## Task brief
In the entries below, find the line containing "raised customer happiness." and the line containing "DRIVING SCHOOL". Copy those two lines and everything between them exactly, without the pictures.

● ● ● ●

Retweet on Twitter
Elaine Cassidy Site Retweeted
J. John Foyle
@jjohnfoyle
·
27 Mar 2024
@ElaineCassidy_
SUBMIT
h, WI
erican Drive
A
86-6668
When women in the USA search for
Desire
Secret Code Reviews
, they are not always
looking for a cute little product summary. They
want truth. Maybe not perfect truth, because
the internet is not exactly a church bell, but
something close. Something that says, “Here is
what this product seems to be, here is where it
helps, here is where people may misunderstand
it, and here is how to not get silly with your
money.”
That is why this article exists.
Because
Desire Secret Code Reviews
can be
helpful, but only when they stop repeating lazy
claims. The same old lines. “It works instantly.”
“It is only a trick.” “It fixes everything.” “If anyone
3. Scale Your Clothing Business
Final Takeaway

● ● ● ●

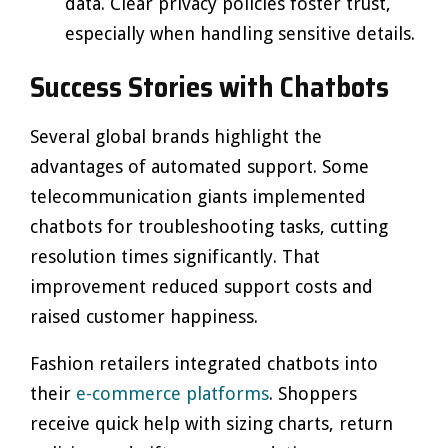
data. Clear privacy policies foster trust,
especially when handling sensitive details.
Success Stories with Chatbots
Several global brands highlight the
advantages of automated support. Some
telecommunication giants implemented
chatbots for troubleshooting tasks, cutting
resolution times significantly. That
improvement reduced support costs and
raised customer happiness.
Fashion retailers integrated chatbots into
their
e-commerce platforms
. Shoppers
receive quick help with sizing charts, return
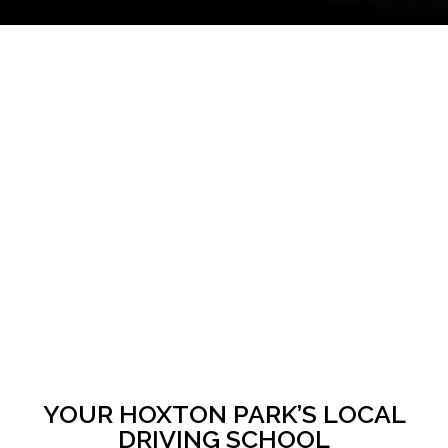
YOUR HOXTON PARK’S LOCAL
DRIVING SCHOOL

● ● ● ●

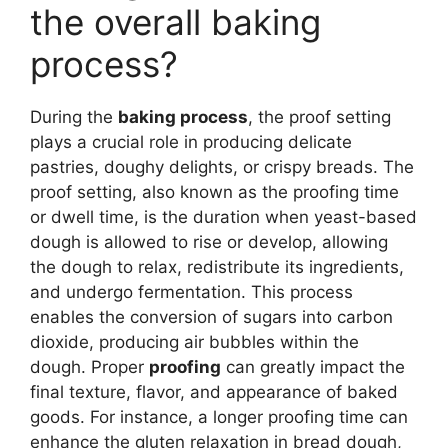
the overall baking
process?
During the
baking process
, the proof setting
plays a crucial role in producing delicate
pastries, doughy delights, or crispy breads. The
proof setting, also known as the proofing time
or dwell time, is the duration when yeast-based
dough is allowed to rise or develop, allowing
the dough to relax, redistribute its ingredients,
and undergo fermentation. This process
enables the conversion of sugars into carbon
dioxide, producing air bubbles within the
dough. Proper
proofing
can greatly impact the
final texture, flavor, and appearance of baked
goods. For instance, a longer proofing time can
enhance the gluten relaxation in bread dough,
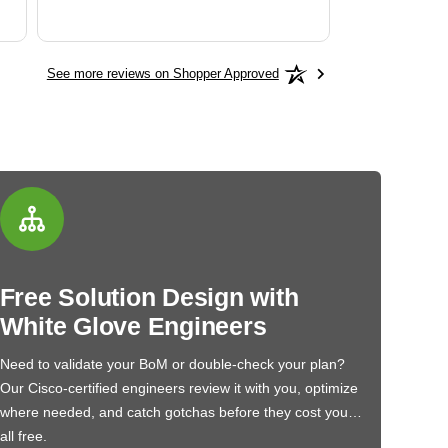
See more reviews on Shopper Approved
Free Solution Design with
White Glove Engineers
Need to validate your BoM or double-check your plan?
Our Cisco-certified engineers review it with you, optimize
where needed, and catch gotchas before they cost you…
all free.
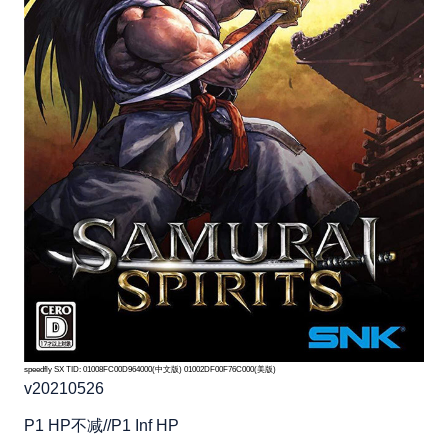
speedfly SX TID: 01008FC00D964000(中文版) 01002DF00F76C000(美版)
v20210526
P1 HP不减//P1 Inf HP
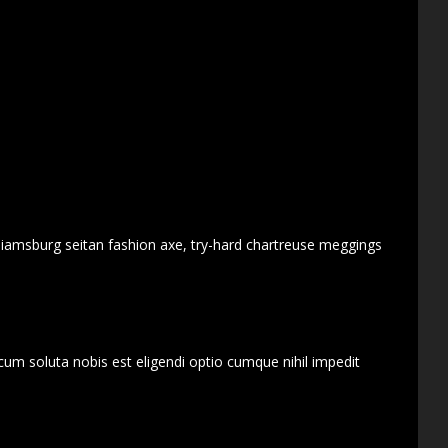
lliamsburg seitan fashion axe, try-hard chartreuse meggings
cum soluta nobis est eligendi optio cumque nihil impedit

● ● ● ●

## Your response
raised customer happiness.
Fashion retailers integrated chatbots into
their
e-commerce platforms
. Shoppers
receive quick help with sizing charts, return
YOUR HOXTON PARK’S LOCAL
DRIVING SCHOOL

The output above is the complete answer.